**EXERCISE OBJECTIVE:**
Reproduce the items verbatim, starting with the very first line and ending with the line that contains "scientific name: Sedum", including both of those lines.

--

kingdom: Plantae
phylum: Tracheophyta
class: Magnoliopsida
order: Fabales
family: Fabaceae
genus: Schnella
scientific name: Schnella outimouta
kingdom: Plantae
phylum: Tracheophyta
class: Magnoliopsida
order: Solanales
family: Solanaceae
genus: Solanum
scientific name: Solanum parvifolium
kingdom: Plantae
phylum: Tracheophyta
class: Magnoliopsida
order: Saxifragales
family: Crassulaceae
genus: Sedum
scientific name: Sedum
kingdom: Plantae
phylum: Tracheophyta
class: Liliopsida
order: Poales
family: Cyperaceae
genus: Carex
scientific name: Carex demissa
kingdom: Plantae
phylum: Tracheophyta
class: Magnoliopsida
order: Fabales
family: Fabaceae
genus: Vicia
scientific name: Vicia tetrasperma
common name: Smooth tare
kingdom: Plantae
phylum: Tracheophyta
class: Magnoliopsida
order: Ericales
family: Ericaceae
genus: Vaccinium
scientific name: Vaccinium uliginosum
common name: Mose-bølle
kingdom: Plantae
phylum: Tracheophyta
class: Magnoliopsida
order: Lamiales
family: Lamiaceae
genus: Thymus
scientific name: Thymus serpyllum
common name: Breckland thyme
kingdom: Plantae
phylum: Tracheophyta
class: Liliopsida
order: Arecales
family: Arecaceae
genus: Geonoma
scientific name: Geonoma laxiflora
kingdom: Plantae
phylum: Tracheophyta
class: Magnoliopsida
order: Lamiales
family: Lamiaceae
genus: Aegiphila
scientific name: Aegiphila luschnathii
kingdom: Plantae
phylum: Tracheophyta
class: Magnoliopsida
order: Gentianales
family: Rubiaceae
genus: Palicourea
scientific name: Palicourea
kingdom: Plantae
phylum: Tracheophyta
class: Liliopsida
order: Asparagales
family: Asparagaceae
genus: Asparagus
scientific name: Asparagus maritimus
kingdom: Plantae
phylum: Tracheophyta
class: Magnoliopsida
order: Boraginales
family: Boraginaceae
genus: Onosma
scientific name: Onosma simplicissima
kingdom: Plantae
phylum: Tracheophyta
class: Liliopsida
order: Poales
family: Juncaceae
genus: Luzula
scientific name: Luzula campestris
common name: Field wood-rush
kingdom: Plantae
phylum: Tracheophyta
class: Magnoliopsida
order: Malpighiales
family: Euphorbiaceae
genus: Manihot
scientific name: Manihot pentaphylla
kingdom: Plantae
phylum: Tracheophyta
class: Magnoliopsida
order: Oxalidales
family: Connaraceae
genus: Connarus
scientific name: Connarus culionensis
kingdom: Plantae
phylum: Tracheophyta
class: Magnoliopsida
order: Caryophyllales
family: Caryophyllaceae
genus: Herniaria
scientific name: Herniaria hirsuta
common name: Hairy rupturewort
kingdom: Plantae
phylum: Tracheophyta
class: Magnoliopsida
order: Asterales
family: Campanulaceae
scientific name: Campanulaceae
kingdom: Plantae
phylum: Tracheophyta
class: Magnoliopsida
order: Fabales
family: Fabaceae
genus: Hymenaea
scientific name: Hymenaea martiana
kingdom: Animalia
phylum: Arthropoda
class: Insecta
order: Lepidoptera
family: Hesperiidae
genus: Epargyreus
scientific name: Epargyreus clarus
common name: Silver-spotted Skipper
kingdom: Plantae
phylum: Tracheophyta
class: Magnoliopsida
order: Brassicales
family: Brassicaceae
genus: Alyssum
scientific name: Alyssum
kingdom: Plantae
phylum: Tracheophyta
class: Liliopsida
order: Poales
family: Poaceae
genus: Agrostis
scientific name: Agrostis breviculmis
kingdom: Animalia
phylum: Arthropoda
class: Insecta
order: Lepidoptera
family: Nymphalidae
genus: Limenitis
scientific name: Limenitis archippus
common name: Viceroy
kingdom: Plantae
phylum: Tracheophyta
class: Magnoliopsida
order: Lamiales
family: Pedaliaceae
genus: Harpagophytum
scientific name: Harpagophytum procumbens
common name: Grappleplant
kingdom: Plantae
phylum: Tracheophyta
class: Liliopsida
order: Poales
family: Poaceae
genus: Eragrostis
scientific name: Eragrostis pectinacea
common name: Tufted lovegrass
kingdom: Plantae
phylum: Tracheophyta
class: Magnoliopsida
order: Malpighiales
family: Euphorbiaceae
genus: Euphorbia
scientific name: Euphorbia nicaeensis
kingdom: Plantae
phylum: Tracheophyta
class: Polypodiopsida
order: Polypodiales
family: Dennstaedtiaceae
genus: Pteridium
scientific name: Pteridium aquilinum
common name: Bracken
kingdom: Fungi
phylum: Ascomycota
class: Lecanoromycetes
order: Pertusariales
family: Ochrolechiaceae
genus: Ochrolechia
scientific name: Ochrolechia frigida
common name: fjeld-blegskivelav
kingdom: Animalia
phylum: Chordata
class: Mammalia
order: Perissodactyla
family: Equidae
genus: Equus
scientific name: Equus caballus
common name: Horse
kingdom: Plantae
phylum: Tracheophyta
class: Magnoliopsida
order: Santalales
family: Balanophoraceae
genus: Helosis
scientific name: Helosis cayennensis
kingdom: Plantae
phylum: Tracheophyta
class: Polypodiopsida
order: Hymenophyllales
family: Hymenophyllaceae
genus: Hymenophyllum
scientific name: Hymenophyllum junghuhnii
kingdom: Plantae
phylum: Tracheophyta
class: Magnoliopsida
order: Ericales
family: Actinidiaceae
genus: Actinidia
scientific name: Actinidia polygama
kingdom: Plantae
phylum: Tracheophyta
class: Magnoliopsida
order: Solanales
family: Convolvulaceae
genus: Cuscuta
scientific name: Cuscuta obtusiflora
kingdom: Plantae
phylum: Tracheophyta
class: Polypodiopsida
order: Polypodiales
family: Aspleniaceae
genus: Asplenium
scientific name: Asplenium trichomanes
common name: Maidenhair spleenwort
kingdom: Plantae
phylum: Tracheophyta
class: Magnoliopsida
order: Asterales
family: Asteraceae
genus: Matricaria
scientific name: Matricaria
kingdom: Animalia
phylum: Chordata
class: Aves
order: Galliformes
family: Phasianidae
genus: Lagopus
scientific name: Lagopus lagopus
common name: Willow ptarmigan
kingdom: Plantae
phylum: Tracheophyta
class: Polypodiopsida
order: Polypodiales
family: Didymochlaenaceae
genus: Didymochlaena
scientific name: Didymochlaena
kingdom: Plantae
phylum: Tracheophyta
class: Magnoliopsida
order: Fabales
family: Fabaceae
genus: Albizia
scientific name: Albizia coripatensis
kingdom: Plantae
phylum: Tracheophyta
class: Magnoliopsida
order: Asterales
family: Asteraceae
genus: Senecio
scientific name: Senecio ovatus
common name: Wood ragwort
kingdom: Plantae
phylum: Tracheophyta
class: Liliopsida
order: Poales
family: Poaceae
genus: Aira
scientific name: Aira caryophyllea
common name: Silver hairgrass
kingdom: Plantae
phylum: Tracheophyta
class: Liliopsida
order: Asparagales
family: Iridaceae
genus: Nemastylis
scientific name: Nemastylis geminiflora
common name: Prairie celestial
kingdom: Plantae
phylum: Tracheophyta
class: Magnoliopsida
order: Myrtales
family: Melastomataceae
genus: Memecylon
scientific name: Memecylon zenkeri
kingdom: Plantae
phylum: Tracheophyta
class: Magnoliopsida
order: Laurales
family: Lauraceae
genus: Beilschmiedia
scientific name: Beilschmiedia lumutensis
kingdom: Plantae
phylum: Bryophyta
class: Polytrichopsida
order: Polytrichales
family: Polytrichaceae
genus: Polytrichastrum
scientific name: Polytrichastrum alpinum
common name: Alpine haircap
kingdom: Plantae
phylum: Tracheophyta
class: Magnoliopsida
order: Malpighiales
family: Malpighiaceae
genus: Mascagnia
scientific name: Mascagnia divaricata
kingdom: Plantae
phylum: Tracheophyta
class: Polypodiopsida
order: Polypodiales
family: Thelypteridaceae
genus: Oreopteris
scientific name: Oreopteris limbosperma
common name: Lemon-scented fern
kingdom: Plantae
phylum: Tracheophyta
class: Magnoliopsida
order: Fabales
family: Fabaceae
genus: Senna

--

**RESPONSE:**
kingdom: Plantae
phylum: Tracheophyta
class: Magnoliopsida
order: Fabales
family: Fabaceae
genus: Schnella
scientific name: Schnella outimouta
kingdom: Plantae
phylum: Tracheophyta
class: Magnoliopsida
order: Solanales
family: Solanaceae
genus: Solanum
scientific name: Solanum parvifolium
kingdom: Plantae
phylum: Tracheophyta
class: Magnoliopsida
order: Saxifragales
family: Crassulaceae
genus: Sedum
scientific name: Sedum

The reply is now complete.